Pour Alain Lafon, né en 1962, c’est un coup dur : si la réforme des retraites est adoptée, il lui faudra travailler trois mois de plus avant de pouvoir partir. Surtout, c’est tout le plan de transmission de sa ferme, le Gaec de la Maison Rouge à Vitrac (Dordogne), qui se trouve bouleversé. « J’avais prévu de partir en novembre 2023, explique l’agriculteur bio, qui élève trente-huit vaches avec sa femme Colette et leur fils Maxime, tout en cultivant un peu de céréales et transformant une partie du lait en beurre, crème et yaourts. Cela devait permettre à la compagne de Maxime, Géraldine, et à notre autre fils Jérémy, paysan-boulanger, d’être installés au 1er janvier. » Tout avait été calé presque deux ans plus tôt. Géraldine et Jérémy avaient même posé leurs démissions pour commencer des formations et préparer leur arrivée.
Ce trimestre de décalage risque de leur coûter très cher. « En agriculture, une année commencée est une année cotisée en intégralité, indique M. Lafon. Même si je ne travaille qu’un mois en 2024, je vais devoir verser 6 000 euros de cotisations à la MSA [la sécurité sociale agricole]. Ou plutôt, les jeunes devront les payer pour moi. » À l’inverse, si Géraldine et Jérémy ne sont pas installés au 1er janvier 2024, ils ne cotiseront pas pour la retraite cette année-là. « La réforme est brutale et ne tient pas compte de la longueur des parcours d’installation en agriculture », enrage l’éleveur. La famille travaille sur un plan B, où Alain Lafon partirait en novembre comme prévu pour laisser les jeunes s’installer et serait salarié deux ou trois mois par le Gaec.

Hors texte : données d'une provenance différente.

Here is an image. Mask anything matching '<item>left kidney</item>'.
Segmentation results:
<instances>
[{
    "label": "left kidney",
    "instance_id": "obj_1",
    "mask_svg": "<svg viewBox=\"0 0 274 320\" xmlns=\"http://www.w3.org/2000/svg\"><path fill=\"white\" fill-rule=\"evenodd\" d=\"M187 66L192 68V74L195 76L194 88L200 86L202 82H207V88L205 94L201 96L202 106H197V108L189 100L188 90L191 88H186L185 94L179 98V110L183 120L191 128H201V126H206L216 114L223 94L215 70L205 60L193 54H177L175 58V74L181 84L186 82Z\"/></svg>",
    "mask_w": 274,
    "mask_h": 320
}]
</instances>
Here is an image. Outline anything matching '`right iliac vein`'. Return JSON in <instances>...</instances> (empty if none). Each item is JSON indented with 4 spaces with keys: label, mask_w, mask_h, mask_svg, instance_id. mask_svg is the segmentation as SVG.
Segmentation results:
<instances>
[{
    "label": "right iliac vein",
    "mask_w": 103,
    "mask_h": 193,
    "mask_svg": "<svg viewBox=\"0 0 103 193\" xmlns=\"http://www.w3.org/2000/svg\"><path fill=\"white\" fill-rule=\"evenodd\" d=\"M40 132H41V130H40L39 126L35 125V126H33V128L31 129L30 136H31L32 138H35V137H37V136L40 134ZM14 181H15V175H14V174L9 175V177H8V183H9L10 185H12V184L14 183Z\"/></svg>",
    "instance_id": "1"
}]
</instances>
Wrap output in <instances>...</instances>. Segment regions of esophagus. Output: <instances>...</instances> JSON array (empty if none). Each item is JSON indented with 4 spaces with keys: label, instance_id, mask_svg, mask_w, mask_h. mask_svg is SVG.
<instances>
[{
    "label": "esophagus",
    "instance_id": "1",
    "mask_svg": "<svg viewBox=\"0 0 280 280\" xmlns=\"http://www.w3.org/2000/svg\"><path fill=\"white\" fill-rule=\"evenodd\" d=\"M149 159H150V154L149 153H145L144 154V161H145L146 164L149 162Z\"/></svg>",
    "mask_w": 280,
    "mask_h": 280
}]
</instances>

À 130 kilomètres de là, dans la ferme bio de la famille Colas à Lectoure (Gers), la même indignation règne. Sylvie Colas, née en 1962, se prépare à devoir travailler huit mois de plus. « Ou plus vraisemblablement douze, parce qu’on raisonne en années culturales en agriculture », déplore la porte-parole de la Confédération paysanne du Gers et éleveuse de volailles, qui cultive aussi céréales, fruits et légumes en maraîchage avec son époux et leur fils. Derrière les mots qui se bousculent au téléphone, le désespoir pointe. « Ce matin, départ à 4 heures pour aller au marché. Après deux heures de route, je suis restée jusqu’à 14 heures dans une halle où il ne faisait pas plus de 2 °C. Ça fait trente ans que je fais ça — me lever avant l’aube, rouler, décharger. J’ai très mal aux mains, je n’arrive plus à récupérer. Et il va falloir continuer plus longtemps ? »
« On est trop fatigués pour continuer plus longtemps »
Il existe bien une alternative, réduire peu à peu l’activité à la ferme pour s’assurer une fin de carrière moins pénible. Une perspective qui crève le cœur de Mme Colas. « C’est une belle ferme. Nous arrivons à dégager trois revenus avec 5 000 volailles élevées en plein air et 30 ares de maraîchage [1], avec un abattoir à nous. Nous espérions transmettre rapidement à un nouvel associé les activités maraîchage et volailles. Mais là, la nouvelle perspective avec le report de l’âge de la retraite, c’est d’arrêter la volaille parce qu’on est trop fatigués pour continuer plus longtemps. » Tant pis pour le futur repreneur qui, plutôt que récupérer un outil de travail opérationnel, devra repartir de zéro.
Fronde des agriculteurs
Comme Alain Lafon et Sylvie Colas, ils sont des dizaines de milliers d’agricultrices et d’agriculteurs à voir leur fin de carrière et la transmission de leur ferme chamboulées par le possible report de l’âge de départ à la retraite à 64 ans et le passage de 42 à 43 ans de cotisations. 43 % des agriculteurs ont plus de 55 ans et plus de 210 000 devraient ainsi prendre leur retraite dans la prochaine décennie.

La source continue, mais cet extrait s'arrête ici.